▸ WHAT YOU SHOULD DO
Using the listing below, copy exactly the lines from the one containing "simply hits back at you with" to the one containing "on a regular basis.", both lines included, and no others.

=-=-=-=-=

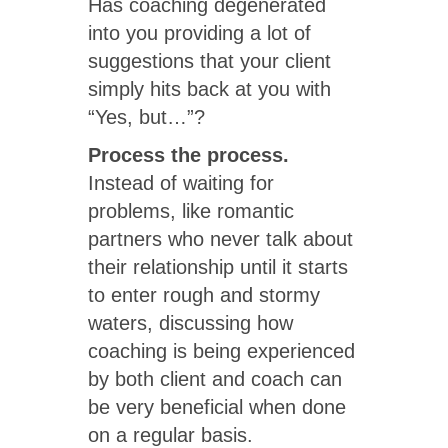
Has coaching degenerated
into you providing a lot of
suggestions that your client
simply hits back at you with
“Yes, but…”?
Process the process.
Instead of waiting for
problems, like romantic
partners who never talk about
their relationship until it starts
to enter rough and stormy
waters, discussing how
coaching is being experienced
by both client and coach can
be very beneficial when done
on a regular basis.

=-=-=-=-=

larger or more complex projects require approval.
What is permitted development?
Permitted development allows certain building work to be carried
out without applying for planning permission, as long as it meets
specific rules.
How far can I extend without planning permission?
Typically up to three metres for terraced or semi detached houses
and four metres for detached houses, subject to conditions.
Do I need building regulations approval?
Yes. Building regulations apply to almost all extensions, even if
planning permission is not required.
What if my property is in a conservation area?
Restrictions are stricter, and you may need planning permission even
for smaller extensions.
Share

=-=-=-=-=

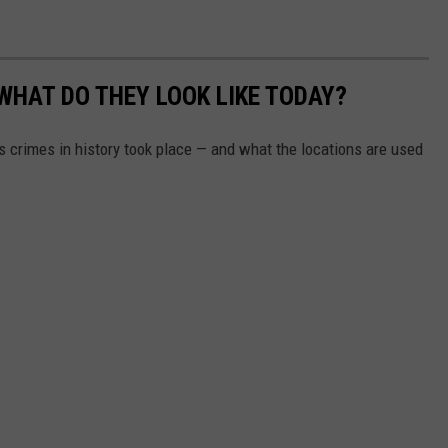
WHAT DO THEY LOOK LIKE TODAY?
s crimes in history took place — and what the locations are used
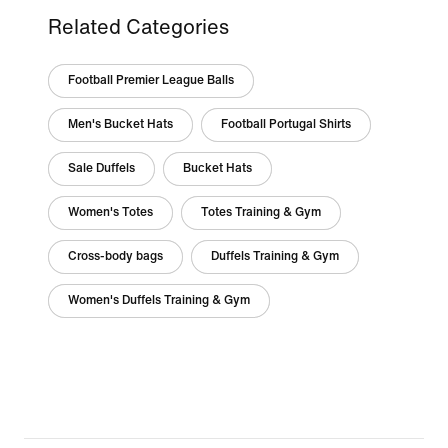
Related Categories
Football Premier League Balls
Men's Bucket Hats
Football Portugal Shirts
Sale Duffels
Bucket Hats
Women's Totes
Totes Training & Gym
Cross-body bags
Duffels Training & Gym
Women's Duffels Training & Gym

=-=-=-=-=

▸ ANSWER SECTION
simply hits back at you with
“Yes, but…”?
Process the process.
Instead of waiting for
problems, like romantic
partners who never talk about
their relationship until it starts
to enter rough and stormy
waters, discussing how
coaching is being experienced
by both client and coach can
be very beneficial when done
on a regular basis.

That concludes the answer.